● **What you have to do**
Each line in the records below, from the one that contains "339300: 32.31 -> 32.29" to the one that contains "Завтрак, Салат кв. капуста: 60 -> 120", should be reproduced exactly, the first and last included.

● **Data in this exercise**
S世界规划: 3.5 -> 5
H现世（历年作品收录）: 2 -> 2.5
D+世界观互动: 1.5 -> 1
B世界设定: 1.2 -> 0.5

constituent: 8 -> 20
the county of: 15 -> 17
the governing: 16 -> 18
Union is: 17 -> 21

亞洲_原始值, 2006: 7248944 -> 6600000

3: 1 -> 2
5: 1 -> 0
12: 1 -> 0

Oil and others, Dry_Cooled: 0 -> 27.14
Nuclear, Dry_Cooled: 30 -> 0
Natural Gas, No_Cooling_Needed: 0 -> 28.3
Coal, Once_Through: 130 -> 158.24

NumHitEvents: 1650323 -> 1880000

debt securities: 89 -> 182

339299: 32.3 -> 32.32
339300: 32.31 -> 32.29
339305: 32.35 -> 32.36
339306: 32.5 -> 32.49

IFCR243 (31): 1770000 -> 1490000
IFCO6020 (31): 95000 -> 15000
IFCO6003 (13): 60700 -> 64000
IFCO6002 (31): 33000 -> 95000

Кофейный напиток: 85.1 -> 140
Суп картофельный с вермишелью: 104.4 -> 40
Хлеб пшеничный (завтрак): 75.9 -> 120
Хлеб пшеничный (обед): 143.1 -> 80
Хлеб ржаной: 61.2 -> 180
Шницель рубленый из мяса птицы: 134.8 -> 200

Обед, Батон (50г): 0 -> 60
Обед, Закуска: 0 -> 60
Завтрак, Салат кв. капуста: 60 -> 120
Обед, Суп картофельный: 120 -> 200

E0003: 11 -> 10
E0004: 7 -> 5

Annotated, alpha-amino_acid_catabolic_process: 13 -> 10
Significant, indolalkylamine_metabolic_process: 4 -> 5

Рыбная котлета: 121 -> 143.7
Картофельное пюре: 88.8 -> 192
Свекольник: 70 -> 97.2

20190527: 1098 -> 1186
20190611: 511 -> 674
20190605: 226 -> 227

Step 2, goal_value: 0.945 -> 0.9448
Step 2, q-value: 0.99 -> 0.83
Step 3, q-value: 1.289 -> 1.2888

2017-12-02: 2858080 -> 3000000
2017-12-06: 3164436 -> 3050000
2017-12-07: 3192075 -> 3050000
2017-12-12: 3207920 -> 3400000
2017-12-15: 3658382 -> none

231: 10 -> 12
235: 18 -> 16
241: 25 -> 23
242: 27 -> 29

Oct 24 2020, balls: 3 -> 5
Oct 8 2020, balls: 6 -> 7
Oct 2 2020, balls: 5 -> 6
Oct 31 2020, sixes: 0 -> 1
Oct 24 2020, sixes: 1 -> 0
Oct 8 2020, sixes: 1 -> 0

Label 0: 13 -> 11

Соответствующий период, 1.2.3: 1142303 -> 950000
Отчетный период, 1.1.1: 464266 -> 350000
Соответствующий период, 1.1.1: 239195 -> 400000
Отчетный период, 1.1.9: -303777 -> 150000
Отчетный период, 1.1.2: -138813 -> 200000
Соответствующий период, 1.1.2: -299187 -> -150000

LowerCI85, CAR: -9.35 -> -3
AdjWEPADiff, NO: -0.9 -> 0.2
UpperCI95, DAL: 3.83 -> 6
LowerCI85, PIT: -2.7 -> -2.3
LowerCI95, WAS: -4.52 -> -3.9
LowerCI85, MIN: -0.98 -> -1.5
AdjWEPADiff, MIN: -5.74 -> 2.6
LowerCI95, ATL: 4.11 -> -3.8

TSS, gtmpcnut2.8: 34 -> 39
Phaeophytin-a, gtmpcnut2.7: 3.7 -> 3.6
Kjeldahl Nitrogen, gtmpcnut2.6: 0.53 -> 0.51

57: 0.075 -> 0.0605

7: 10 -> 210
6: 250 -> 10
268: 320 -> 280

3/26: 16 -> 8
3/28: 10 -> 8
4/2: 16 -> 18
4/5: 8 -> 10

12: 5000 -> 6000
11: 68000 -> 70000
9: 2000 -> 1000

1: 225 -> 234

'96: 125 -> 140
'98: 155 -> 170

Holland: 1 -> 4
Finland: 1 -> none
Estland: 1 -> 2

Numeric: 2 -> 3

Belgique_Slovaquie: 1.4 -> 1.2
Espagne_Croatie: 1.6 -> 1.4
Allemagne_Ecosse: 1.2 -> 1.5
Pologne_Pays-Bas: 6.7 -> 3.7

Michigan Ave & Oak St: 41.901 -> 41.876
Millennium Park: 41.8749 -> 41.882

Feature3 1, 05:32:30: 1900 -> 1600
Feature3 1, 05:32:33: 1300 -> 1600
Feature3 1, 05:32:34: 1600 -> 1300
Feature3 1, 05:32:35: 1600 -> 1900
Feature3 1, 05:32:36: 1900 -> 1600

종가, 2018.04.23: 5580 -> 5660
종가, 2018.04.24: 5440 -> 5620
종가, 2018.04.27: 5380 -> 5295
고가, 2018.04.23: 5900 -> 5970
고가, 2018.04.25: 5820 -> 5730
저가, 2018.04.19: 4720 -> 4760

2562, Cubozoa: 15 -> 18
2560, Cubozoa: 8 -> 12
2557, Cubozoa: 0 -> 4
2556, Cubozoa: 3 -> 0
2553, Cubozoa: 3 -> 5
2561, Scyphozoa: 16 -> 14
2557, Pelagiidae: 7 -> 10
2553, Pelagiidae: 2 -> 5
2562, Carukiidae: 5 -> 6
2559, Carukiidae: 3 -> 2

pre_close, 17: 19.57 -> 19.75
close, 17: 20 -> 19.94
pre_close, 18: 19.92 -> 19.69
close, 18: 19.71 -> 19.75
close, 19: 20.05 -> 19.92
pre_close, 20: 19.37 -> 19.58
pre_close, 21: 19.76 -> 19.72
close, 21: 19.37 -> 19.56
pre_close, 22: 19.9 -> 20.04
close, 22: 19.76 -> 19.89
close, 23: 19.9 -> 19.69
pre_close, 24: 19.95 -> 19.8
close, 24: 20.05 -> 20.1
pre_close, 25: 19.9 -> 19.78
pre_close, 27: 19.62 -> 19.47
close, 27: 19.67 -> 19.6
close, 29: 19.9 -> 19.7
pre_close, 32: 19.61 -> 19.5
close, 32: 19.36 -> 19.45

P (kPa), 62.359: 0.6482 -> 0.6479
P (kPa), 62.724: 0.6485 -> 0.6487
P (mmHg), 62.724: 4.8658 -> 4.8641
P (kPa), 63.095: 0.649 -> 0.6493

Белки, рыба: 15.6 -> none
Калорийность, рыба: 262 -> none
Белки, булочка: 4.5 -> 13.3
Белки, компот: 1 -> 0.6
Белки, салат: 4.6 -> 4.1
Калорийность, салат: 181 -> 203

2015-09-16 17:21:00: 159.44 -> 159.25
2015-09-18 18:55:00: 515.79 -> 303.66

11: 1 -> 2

● **Output of the exercise**
339300: 32.31 -> 32.29
339305: 32.35 -> 32.36
339306: 32.5 -> 32.49

IFCR243 (31): 1770000 -> 1490000
IFCO6020 (31): 95000 -> 15000
IFCO6003 (13): 60700 -> 64000
IFCO6002 (31): 33000 -> 95000

Кофейный напиток: 85.1 -> 140
Суп картофельный с вермишелью: 104.4 -> 40
Хлеб пшеничный (завтрак): 75.9 -> 120
Хлеб пшеничный (обед): 143.1 -> 80
Хлеб ржаной: 61.2 -> 180
Шницель рубленый из мяса птицы: 134.8 -> 200

Обед, Батон (50г): 0 -> 60
Обед, Закуска: 0 -> 60
Завтрак, Салат кв. капуста: 60 -> 120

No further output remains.